The Cape Town Tax Court recently delivered a judgment (IT 76795) regarding whether ‘raising fees’ constitutes ‘interest or similar finance charges’ as envisaged in paragraph (a) of the definition of ‘interest’ in section 24J(1) of the Income Tax Act 1962 (Act).
The Facts
The Taxpayer had purchased properties that were financed by loans. Over the years, the Taxpayer had refinanced these loans and incurred raising fees. The raising fees were 2% of the capital raised and were a condition for drawing down the loans. The Court, having regard to statutory interpretation principles, found in favour of the Taxpayer that these raising fees were deductible as ‘interest or similar finance charges’.
The finding is contrary to the view of the South African Revenue Service (SARS). During 2016, paragraph (a) of the definition of interest was amended from referring to ‘interest or related finance charges’ to ‘interest or similar finance charges’ to reinforce SARS’ narrow view as to which finance-related fees constitute ‘interest’ for purposes of section 24J.
During 2024, SARS also released a draft Interpretation Note that expressly states that a raising fee that is paid to obtain funds is fundamentally distinct from interest and will thus not qualify for a deduction under section 24J(2). This is also the interpretation that SARS, in our experience, applies in practice.
The Findings
In IT 76795, the Court held that section 24J(1) provides for an expanded definition of interest, as generally understood, where it provides that ‘interest’ for the purposes of section 24J includes ‘interest or similar finance charges’.

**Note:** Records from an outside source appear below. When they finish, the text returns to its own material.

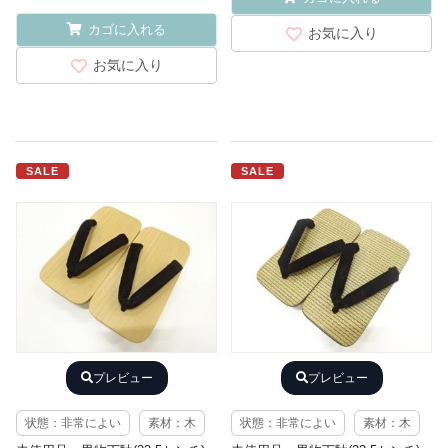
カゴに入れる
お気に入り
お気に入り
SALE
SALE
プレビュー
プレビュー
状態：非常によい
素材：木
状態：非常によい
素材：木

The Court, agreeing with other dicta, held that the use of ‘includes’ enlarges and/ or broadens the definition of interest for purposes of section 24J. Further, the Court held that the term ‘similar’ ‘and its various iterations connotates resemblance of some sort’, but that ‘similar’ must not be conflated with ‘sameness’ or the phrase ‘identical to’.

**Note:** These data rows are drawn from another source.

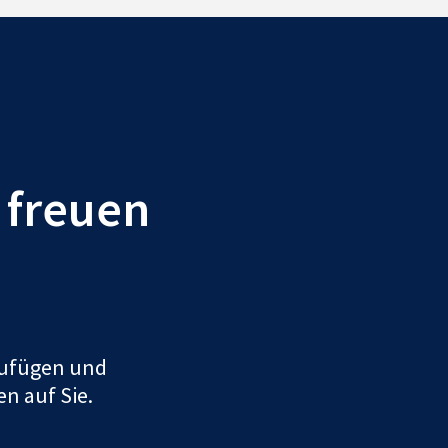
r freuen
uzufügen und
en auf Sie.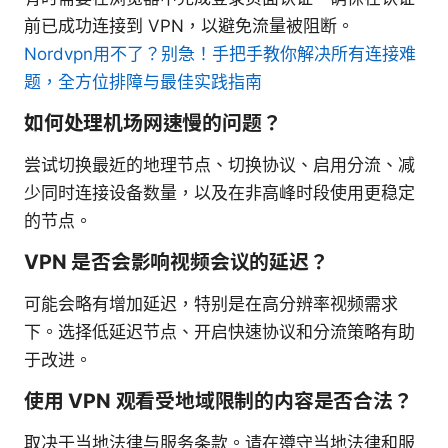
前已成功连接到 VPN，以避免流量被阻断。
Nordvpn用不了？别急！手把手教你解决所有连接难
题，全方位排障与最佳实践指南
如何处理机场网速慢的问题？
尝试切换最近的地理节点、切换协议、启用分流、减
少同时连接设备数量，以及在非高峰时段使用更稳定
的节点。
VPN 是否会影响视频会议的延迟？
可能会略有增加延迟，特别是在高分辨率视频需求
下。选择低延迟节点、开启快速协议和分流策略有助
于改进。
使用 VPN 观看受地域限制的内容是否合法？
取决于当地法律与服务条款。请在遵守当地法律和服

Further, the Court held that ‘interest’ for purposes of section 24J is not only interest determined with reference to the time value of money, but also includes compensation in exchange for the provision of credit. Therefore, a once-off lump sum payment based on a percentage of the value of the finance, without regard to the period of the loan, may not be closely associated with the time value of money, but that does not make it dissimilar to interest for purposes of section 24J.
SARS argued, inter alia, that the raising fees were incurred before the loans became effective and were not compensation for the use of the loans. The Court rejected these arguments, stating that the timing of the fees does not change their nature and that the fees are part of the compensation for the loan.
Further, SARS argued that the raising fees were consideration for arranging the loans and not use of the loan. However, the Court also rejected this argument and held that while the raising fees constitute consideration for the arrangement of the loan, without the payment of the raising fees there would be no loan. This underlines the close proximity between the raising fees and the loans and is indicative of the similarity between the two.
Conclusion
While the Tax Court finding is positive for taxpayers, it is anticipated (but not yet confirmed) that SARS will appeal. Before adopting a position, taxpayers are cautioned to take into account that the judgment does not accord with SARS’ interpretation and that a deduction of raising fees is very likely to be disallowed by SARS.